The products have S355JR (C1) quality. While measuring 50-150 microns on rough parts, I measure coating thickness between 70-88 microns on clean products.
We checked the 3.1 MTC reports of the sheets. We also had spectromectric analysis ourselves. Everything turns out as it should. We also sent Ra surface roughness analysis to measure the surface roughness of materials before coating. The average roughness is 1,216 nm. There is no difference between the upper and lower surfaces.
We contacted our sheet supplier. They came to our facility and checked the front surface treatment and galvanizing furnace, but we couldn't find a problem. If the problem was in the front surface treatment or the kettle, we would have this problem in all materials.

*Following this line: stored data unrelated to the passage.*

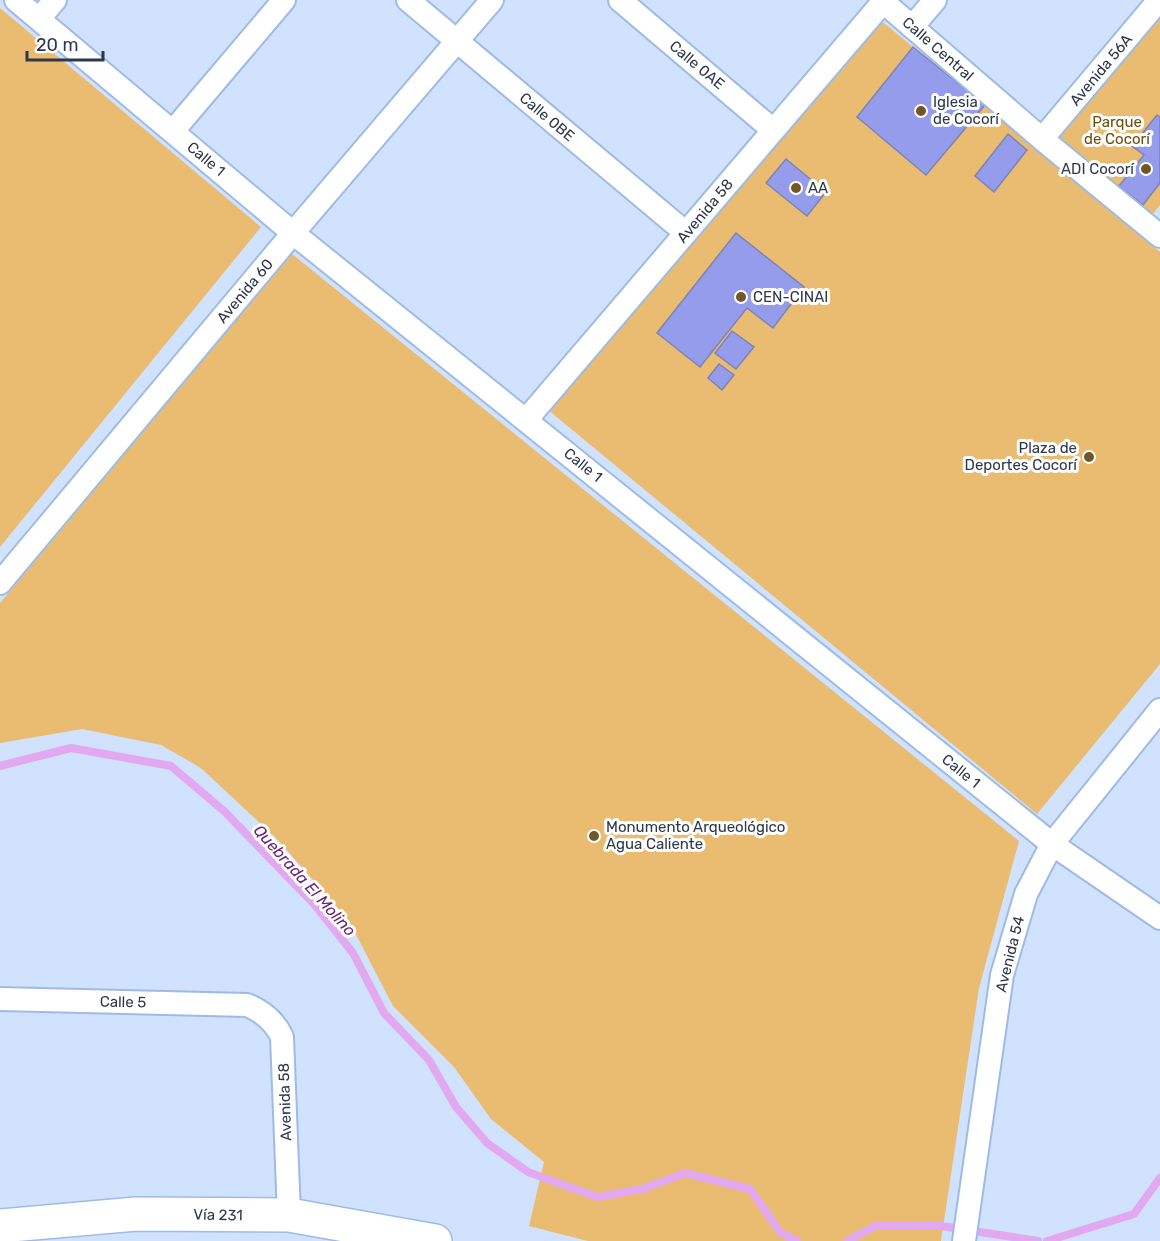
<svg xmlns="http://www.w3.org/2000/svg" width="1160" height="1241" viewBox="0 0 1160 1241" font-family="Rubik,sans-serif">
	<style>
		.green { fill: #e9bc71; fill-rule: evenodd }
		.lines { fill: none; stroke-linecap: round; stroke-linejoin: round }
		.stream { stroke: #e2a9f1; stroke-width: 8 }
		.building { fill: #949ceb; stroke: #7e84b2; stroke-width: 1.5 }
		.street-casing { stroke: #9ebbe6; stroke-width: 26 }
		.secondary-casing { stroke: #9ebbe6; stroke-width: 36 }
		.street { stroke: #fff; stroke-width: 22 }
		.secondary { stroke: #fff; stroke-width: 33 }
		.poi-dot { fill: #715628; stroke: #fff; stroke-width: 2 }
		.labels { text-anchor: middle; stroke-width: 6; stroke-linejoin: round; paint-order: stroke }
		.street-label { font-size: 15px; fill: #2d384a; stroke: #fff }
		.poi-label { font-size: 15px; fill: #2d384a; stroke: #fff; text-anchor: start }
		.park-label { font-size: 15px; fill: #6d4d0b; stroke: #fff }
		.water-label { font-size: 16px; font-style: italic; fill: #692679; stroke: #fff }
	</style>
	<rect width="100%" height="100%" fill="#d0e2fd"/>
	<!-- green -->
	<path class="green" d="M 0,8 L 261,227 L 0,547 Z
		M 1160,13 L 1160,205 L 1150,218 L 1057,136 Z
		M 878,18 L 913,47 L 857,117 L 926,175 L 985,105 L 1160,252 L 1160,664 L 1037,814 L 547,409 ZM 766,183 L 826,192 L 826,193 L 807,216 Z
		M 292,254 L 1019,841 L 979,988 L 941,1241 L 588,1241 L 529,1226 L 544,1162 L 491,1119 L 454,1067 L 393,1006 L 349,921 L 277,839 L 201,768 L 161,745 L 82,729 L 0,743 L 0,603 Z"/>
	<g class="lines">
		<!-- stream -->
		<path class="stream" d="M 0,766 L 71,748 L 171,766 L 224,811 L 314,904 L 353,953 L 384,1013 L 429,1060 L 456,1107 L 487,1143 L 528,1172 L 597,1197 L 642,1189 L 685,1173 L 750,1189 L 780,1232 L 797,1241
			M 847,1241 L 877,1225 L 935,1225 L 1038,1241
			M 1047,1241 L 1134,1214 L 1160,1178"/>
	</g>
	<!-- building -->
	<path class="building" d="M 913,47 L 985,105 L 926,175 L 857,117 Z
		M 1157,115 L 1160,117 L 1160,183 L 1143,205 L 1119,186 L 1144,155 L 1132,146 Z
		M 1008,134 L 1027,150 L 994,192 L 975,176 Z
		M 786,159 L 826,192 L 807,216 L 766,183 Z
		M 736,233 L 804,287 L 773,328 L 747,308 L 700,367 L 657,333 Z
		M 732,331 L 754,347 L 736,369 L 715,353 Z
		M 719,364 L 734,375 L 722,390 L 708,378 Z"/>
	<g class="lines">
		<!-- street casing -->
		<g class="street-casing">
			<path id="street" d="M 16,0 L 293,233 L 1052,844 L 1160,918
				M 408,0 L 686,233
				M 620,0 L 773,130
				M 881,0 L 1042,139 L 1160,236
				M 39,19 L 55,0
				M 912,27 L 935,0
				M 173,131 L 284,0
				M 1042,139 L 1159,0
				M 526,420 L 883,2
				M 0,583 L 293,233 L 492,0
				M 0,999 L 247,1005 C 262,1011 275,1022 282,1037 L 289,1215
				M 964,1241 L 1002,975 L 1026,894 L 1052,844 L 1160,710"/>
		</g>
		<!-- secondary casing -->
		<g class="secondary-casing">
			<path id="secondary" d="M 0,1226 L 136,1214 L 289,1215 L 435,1241"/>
		</g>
		<!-- street -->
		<use href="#street" class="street"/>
		<!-- secondary -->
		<use href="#secondary" class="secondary"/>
	</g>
	<!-- markers -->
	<g class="poi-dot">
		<circle cx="921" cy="111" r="6"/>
		<circle cx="1146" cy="169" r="6"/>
		<circle cx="796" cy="188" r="6"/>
		<circle cx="741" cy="297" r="6"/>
		<circle cx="1089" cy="457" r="6"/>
		<circle cx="594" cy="836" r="6"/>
	</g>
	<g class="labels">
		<!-- street labels -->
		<g class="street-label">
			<text transform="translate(938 49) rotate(41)" y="5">Calle Central</text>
			<text transform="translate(697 65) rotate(40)" y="5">Calle 0AE</text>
			<text transform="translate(1101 70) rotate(-50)" y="5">Avenida 56A</text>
			<text transform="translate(547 117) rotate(40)" y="5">Calle 0BE</text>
			<text transform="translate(206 159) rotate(40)" y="5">Calle 1</text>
			<text transform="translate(705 211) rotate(-50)" y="5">Avenida 58</text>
			<text transform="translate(245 291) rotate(-50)" y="5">Avenida 60</text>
			<text transform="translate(583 465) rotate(39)" y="5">Calle 1</text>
			<text transform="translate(961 771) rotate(39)" y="5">Calle 1</text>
			<text transform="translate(1010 954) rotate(-76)" y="5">Avenida 54</text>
			<text transform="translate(123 1002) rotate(1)" y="5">Calle 5</text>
			<text transform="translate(285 1102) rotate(-92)" y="5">Avenida 58</text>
			<text transform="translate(218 1215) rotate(1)" y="5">Vía 231</text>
		</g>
		<!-- poi labels -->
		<g class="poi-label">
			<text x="933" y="107">Iglesia<tspan x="933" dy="17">de Cocorí</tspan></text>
			<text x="1134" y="174" text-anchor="end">ADI Cocorí</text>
			<text x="808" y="193">AA</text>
			<text x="753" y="302">CEN-CINAI</text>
			<text x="1077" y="453" text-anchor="end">Plaza de<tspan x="1077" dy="17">Deportes Cocorí</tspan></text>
			<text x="606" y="832">Monumento Arqueológico<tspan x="606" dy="17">Agua Caliente</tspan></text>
		</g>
		<!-- park labels -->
		<g class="park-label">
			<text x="1117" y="127">Parque<tspan x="1117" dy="17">de Cocorí</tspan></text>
		</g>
		<!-- water labels -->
		<g class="water-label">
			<text transform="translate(305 880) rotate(48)" y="6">Quebrada El Molino</text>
		</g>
	</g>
	<!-- scale -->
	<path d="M27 51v9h76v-9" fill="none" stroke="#2d384a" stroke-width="3"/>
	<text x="36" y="51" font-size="18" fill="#2d384a" stroke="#ffffff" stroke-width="4.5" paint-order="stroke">20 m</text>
</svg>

Since the products are nailed to the roadside, the General Directorate of Highways refuses to use rough products for aesthetic reasons. This costs us both time and finance. What do you think we should do?
- Bursa TURKEY
December 14, 2020
A. This is a real mystery! I note that at the junction of the smooth versus the rough, there's a line of very thick zinc. This might be caused by a stoppage in withdrawing the steel from the zinc. Was there a stop on the crane when withdrawing the steel?
Where in the same batch of material on the same jig you get rough and smooth, then the most common reason is different steel chemistry. But you have this on the same item of steel, so steel chemistry is probably not the cause.
Then if all items were rough like this, it can be the zinc is at saturation point of alloying materials, causing blistering like seen in your pictures. But some of your items on the same jig are clean, so this is unlikely to be the problem.
So what are the unusual things to try to find a solution? Anything else strange happen?
Any sign of this problem on other types of steel being processed - other than the guard rail posts?